新卒の採用活動は、大手企業だとプレエントリーで数万人、筆記試験を受けるのが数千人という規模になるので、それで内定が十数人とかだと、当然もの凄い数の学生さんを不合格にしないといけないのです。その選考はどういうプロセスで行っているのか、という話。

入社して頂ける人数(採用予定数)もさることながら、面接できる人数すらも限られていますので、ひとつ前のプロセス(筆記試験や[N-1]次面接)の結果で順位付けをして上位の方から案内する他ないのですが、マークシート方式の学力試験とかでない限りは客観的な優劣を示す点数などは付けようがなく、どうしても主観的な評価にならざるを得ません。

ここで「主観的な評価」とは、例えば面接での発言をその会社なり面接官なりの評価の観点にもとづいて判定し、好ましければ高い評価(ABCの三段階であればAとか)、そうでなければ平凡な評価(BとかCとか)とするようなことです。何をもって好ましいと評価するかいうと、面接での発言から推し量れる人となりをビジネスの場に仮想的に置いてみて、ポジティブな期待がより多く持てそうで、ネガティブな影響があまりなさそうだ、といった想像を手がかりとします。

確証バイアスがあなたの評価を歪める

面接官が陥りがちな傾向のひとつに「確証バイアス」があります。

「確証バイアス(Confirmation bias)」

他者に対して自身の先入観に基いて観察することで、自らの都合のいい情報だけを他者の観察から拾い集め「やっぱりそうだ」と先入観を強めること。

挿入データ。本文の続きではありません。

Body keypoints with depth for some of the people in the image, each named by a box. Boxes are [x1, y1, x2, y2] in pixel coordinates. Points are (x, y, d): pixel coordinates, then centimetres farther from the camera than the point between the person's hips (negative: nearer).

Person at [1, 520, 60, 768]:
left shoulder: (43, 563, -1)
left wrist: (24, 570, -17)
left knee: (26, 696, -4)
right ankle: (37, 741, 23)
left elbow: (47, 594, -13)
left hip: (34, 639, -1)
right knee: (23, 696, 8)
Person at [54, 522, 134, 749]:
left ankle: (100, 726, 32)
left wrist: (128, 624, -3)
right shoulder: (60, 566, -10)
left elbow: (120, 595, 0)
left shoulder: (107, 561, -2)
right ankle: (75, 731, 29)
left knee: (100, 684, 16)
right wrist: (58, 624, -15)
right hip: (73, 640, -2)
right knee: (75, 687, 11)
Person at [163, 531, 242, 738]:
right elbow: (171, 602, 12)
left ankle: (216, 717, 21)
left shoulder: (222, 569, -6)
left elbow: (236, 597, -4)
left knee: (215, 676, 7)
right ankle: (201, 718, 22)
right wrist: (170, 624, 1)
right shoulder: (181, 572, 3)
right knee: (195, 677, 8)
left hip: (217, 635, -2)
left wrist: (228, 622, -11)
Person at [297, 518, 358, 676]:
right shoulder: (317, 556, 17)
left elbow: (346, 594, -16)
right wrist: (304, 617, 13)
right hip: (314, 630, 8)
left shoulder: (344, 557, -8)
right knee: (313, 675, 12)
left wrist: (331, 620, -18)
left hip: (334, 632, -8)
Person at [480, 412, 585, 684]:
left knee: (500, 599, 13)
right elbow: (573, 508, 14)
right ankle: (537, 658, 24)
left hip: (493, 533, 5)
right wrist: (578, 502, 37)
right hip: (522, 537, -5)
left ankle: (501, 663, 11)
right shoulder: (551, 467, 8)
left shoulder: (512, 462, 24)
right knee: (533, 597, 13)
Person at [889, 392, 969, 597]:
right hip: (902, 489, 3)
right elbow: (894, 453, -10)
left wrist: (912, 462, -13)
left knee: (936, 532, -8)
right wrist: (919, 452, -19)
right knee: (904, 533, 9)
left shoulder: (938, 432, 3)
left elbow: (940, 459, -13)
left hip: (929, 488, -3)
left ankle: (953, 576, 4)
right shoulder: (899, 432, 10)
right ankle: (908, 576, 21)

例えば、エントリーシートの内容やその学生の第一印象から「この学生はきっとこういう人柄だ」と決めつけ、それを確認するような質疑のみを行うような態度をとります。何しろ日程が限られているのでそうでもしなければ予定通りに進んでいかないのです。先入観がネガティブだった場合、この確証バイアスをはねのけて評価をポジティブに戻すのは殆ど困難です。

不合格といってもそんな程度の評価なので、気にせずどんどん違う会社に目を向けたほうが良いとつくづく思うのです。